Soberania deixa de ser conceito abstrato

A crise com Washington está produzindo uma consequência política importante: soberania nacional voltou ao centro do debate brasileiro.

Durante muito tempo, a palavra foi associada principalmente a território, fronteiras e defesa militar. A conjuntura atual mostra uma realidade mais ampla.

Existe soberania comercial quando um país possui alternativas para enfrentar coerção econômica. Existe soberania tecnológica quando controla infraestruturas estratégicas. Existe soberania financeira quando possui instrumentos próprios de pagamento e financiamento. Existe soberania informacional quando seu debate democrático não pode ser manipulado clandestinamente por interesses externos.

E existe soberania política quando 220 milhões de brasileiros podem decidir quem governará o país sem tutela estrangeira.

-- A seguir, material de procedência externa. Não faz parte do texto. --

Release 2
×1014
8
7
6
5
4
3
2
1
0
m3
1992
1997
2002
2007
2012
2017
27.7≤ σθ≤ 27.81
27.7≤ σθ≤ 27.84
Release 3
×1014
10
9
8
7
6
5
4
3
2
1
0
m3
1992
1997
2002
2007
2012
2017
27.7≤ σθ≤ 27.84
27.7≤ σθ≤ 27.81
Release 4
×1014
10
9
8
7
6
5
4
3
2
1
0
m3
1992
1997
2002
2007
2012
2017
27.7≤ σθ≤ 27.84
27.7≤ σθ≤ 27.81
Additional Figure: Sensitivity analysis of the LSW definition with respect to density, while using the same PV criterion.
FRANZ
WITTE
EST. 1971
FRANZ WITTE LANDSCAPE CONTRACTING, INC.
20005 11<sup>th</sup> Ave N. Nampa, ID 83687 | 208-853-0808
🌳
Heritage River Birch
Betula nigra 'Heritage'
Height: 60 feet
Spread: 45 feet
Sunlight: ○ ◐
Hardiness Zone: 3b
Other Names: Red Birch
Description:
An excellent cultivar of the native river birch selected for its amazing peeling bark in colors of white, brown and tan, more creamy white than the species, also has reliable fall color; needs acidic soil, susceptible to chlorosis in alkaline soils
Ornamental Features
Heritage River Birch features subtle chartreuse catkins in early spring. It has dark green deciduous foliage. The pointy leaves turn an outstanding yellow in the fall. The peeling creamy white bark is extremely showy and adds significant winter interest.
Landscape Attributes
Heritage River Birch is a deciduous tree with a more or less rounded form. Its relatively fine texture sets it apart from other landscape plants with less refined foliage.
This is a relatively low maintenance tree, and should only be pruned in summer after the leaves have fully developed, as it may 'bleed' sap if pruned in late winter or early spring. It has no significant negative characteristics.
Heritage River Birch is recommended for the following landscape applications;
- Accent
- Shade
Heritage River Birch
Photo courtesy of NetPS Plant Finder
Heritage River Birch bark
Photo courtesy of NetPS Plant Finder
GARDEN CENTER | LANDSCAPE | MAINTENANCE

Esse princípio deveria ultrapassar a divisão entre esquerda e direita. Um governo brasileiro pode manter relações excelentes com Washington, Pequim, Moscou, Bruxelas ou qualquer outro centro de poder. O limite precisa ser o mesmo para todos: cooperação não significa subordinação.

É justamente por isso que a tensão com os Estados Unidos poderá ter consequências eleitorais imprevisíveis.

Pressões externas podem enfraquecer um governo, mas também podem produzir o efeito inverso quando passam a ser percebidas pela população como ataque ao próprio país.

A avaliação atual do Planalto é de que Trump não deverá atravessar a linha de uma ação extrema diretamente contra Lula. Mas Brasília não interpreta isso como sinal de tranquilidade. O cenário considerado mais provável é uma disputa prolongada até outubro, combinando pressão política, econômica, diplomática e atenção especial ao ambiente digital.

Até onde Washington irá é uma questão ainda sem resposta.

A posição que o Brasil adotar diante dessa pressão, porém, poderá definir algo maior do que o resultado de uma eleição: qual será o grau de autonomia que o país pretende preservar diante das grandes potências em uma ordem internacional cada vez mais marcada pela coerção econômica, tecnológica e política.